C'est probablement particulièrement vrai chez les travailleurs âgés, qui ont connu une baisse beaucoup plus marquée de la participation au marché du travail que les adultes dans la force de l'âge :
Bon nombre de ces travailleurs âgés prévoyaient de toute façon de prendre leur retraite assez tôt; maintenant, ils ont appris que la retraite est une meilleure expérience, et que l'argent supplémentaire qu'ils peuvent gagner en travaillant plus longtemps vaut moins en satisfaction de vivre qu'ils ne le pensaient. Ainsi, la pandémie n'a pas seulement fourni une protection de l'industrie naissante au travail à distance; il a également fourni une protection de l'industrie naissante au non-travail parmi certains groupes.
Et tout cela est OK ! Le but de l'économie n'est pas de maximiser le PIB ; c'est pour rendre nos vies meilleures. Le temps gagné et l'aggravation évitée lorsque les gens télétravaillent plutôt que de lutter contre la circulation pour se rendre au bureau et en revenir ne sont pas comptabilisés dans le PIB, mais cela représente un réel gain. Et bien que la satisfaction de vie accrue que certaines personnes obtiennent en prenant leur retraite tôt et en passant plus de temps à la maison se fasse en réalité au détriment du PIB, cela rend la nation plus riche dans ce qui compte.

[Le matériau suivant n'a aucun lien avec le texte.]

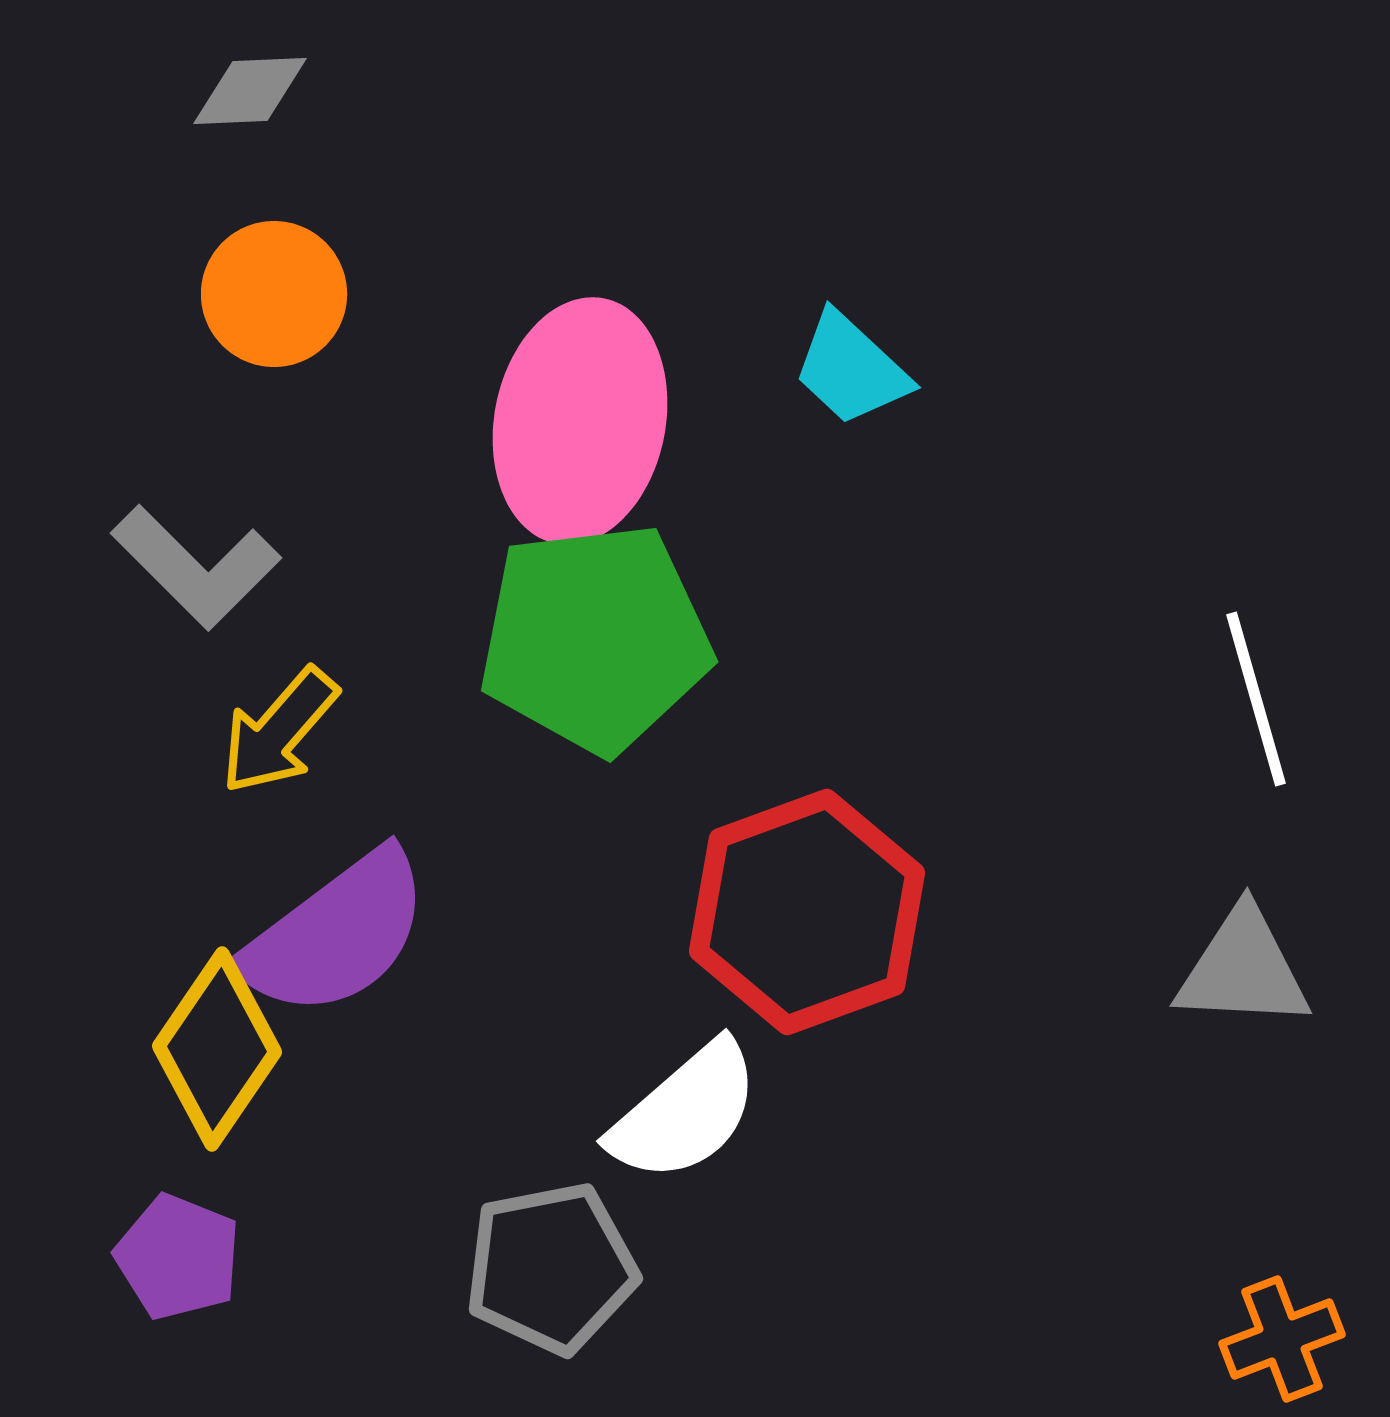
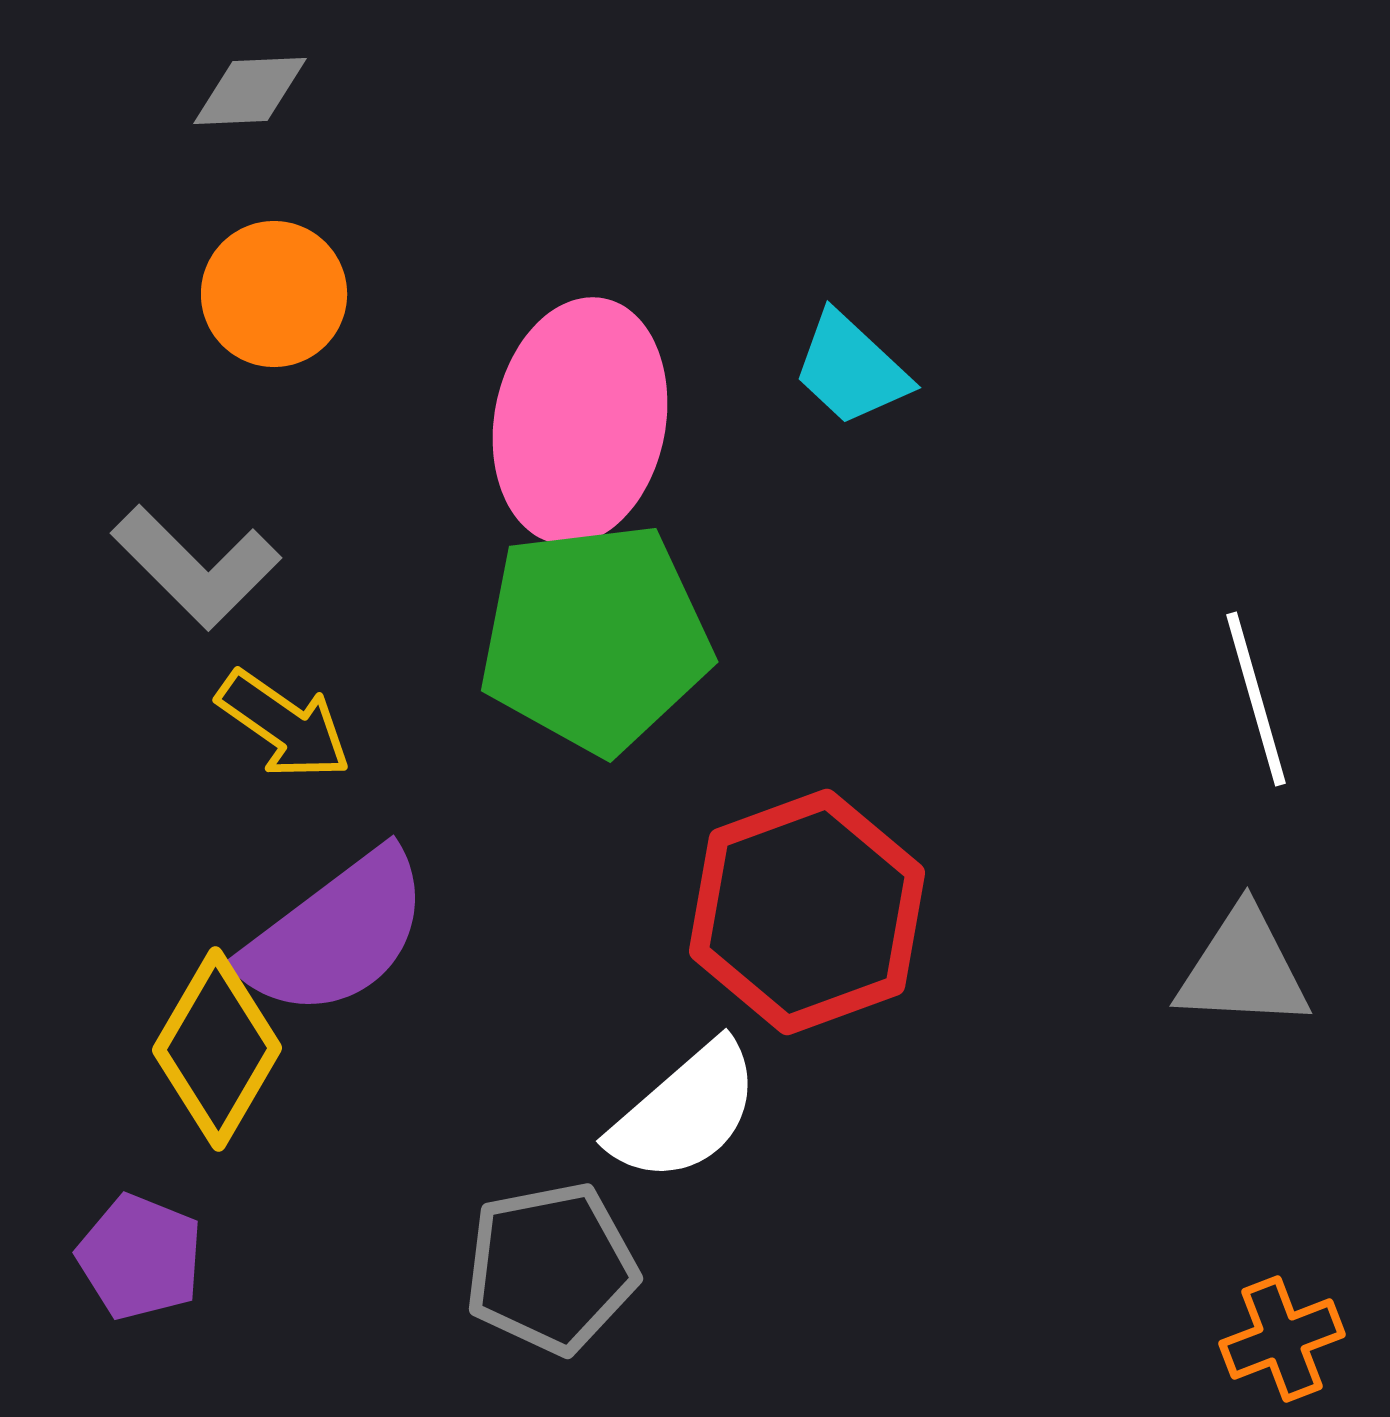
yellow arrow: moved 5 px right, 6 px up; rotated 96 degrees counterclockwise
yellow diamond: rotated 4 degrees counterclockwise
purple pentagon: moved 38 px left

Ainsi, l'économie post-Covid-19 sera différente de ce que nous avions auparavant : il y aura probablement une surabondance d'espaces de bureaux et l'emploi total sera probablement un peu plus bas – Goldman Sachs estime d'environ un million – qu'il ne l'aurait été. sinon, en raison de la retraite anticipée. Mais ces changements seront, dans l'ensemble, de bonnes choses : la pandémie a été mortelle et coûteuse, mais une petite compensation est qu'elle nous a donné une chance de penser, de travailler et de vivre différemment.